- _How to complete this task_
Your job is to give again, exactly and with no additions, the lines in the records below from the one with "teapot: present [315,351,370,403]" through the one with "notepad: none [418,294,533,334]", both included. Omit the pictures.

- _Extracted information_
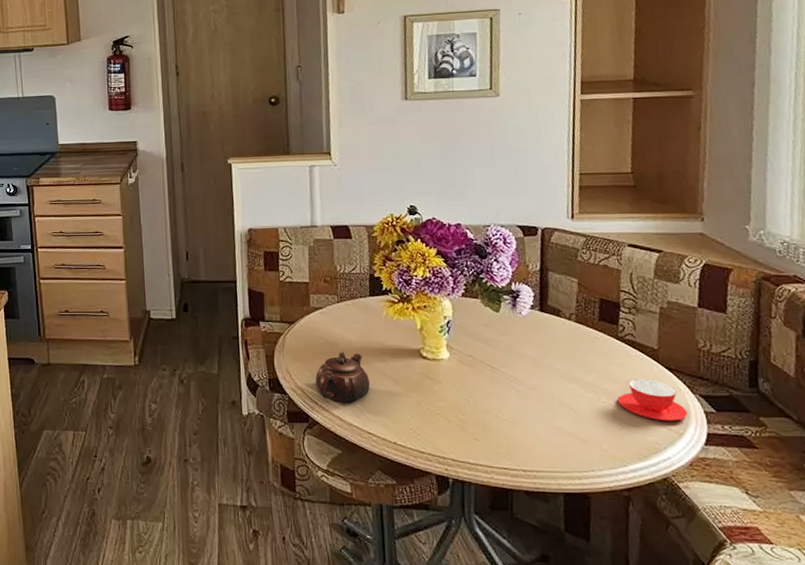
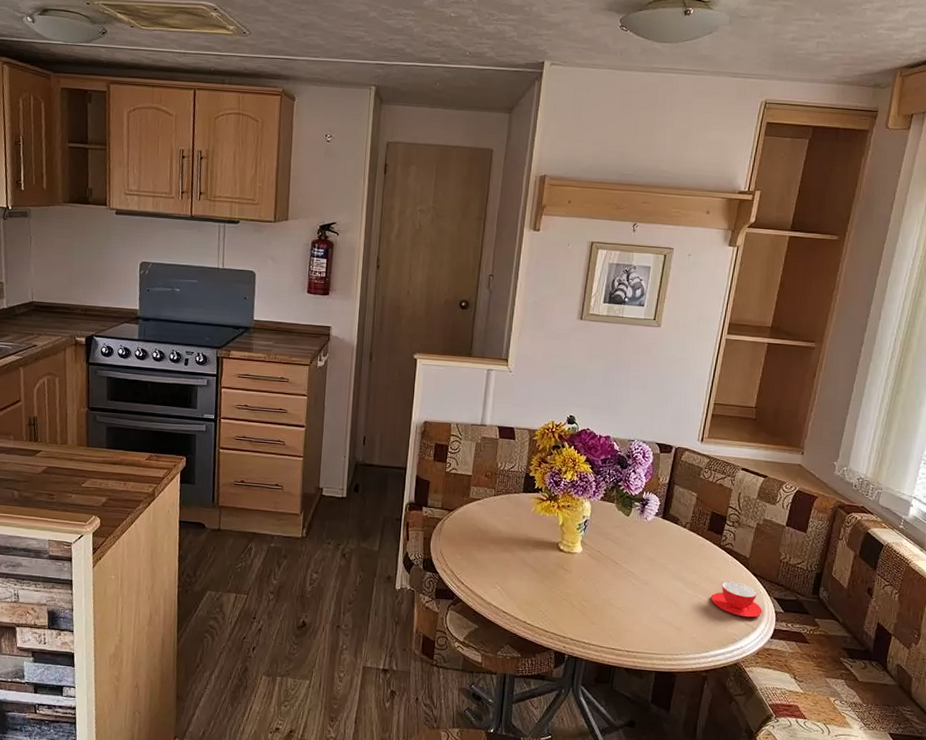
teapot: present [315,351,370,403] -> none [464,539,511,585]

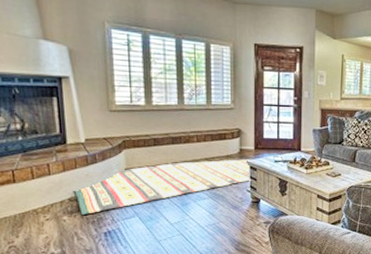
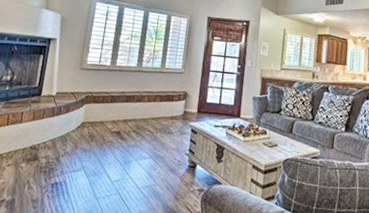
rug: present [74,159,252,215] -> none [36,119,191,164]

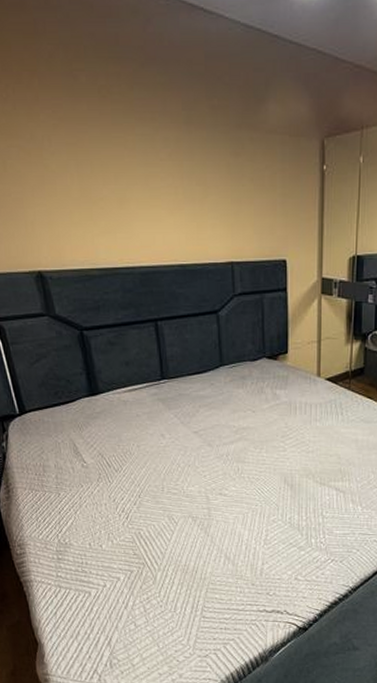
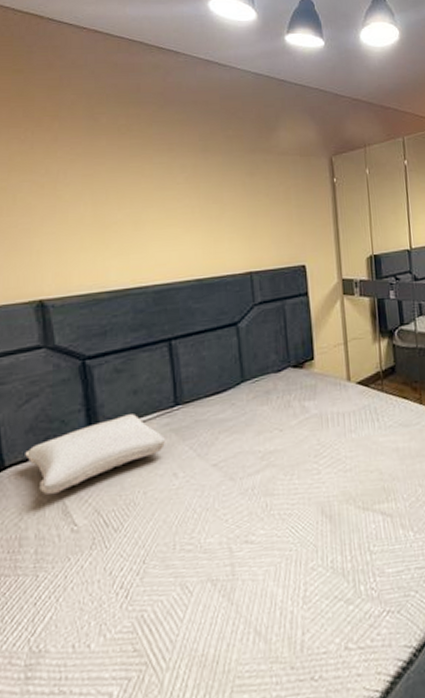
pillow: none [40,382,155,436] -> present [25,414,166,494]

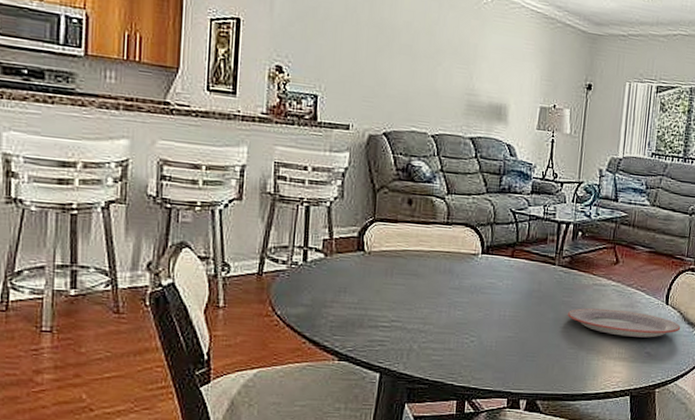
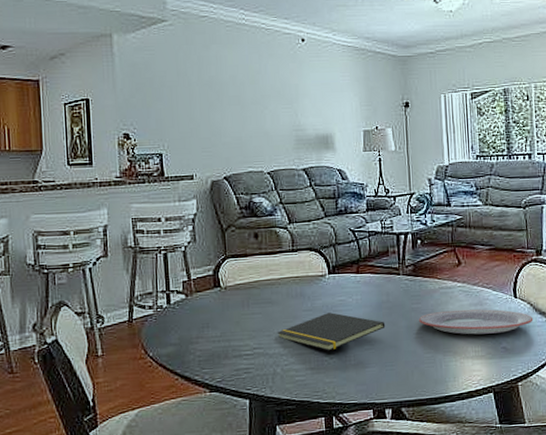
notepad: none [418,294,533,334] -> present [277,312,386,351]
* * *
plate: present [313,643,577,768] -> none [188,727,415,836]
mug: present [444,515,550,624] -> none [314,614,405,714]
==
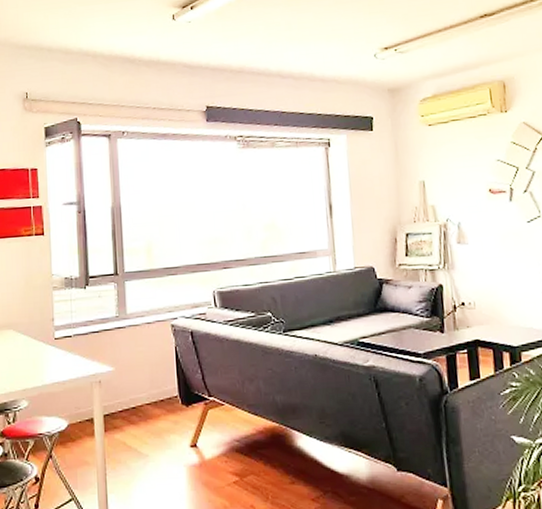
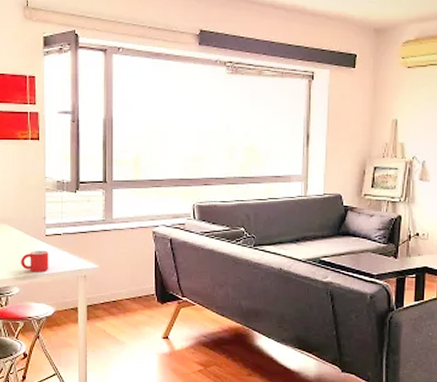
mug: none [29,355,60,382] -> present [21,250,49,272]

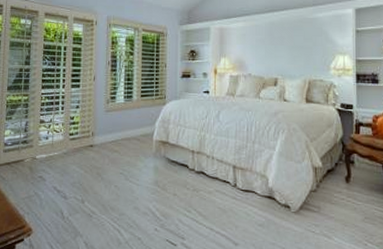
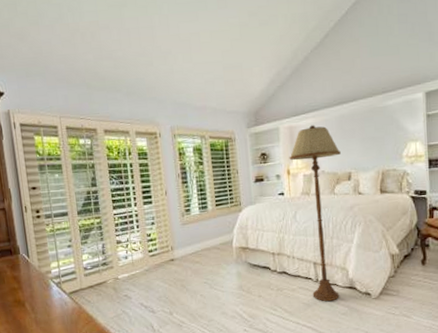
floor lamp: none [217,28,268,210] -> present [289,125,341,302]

- _Task result_
teapot: present [315,351,370,403] -> none [464,539,511,585]

rug: present [74,159,252,215] -> none [36,119,191,164]

pillow: none [40,382,155,436] -> present [25,414,166,494]

notepad: none [418,294,533,334] -> present [277,312,386,351]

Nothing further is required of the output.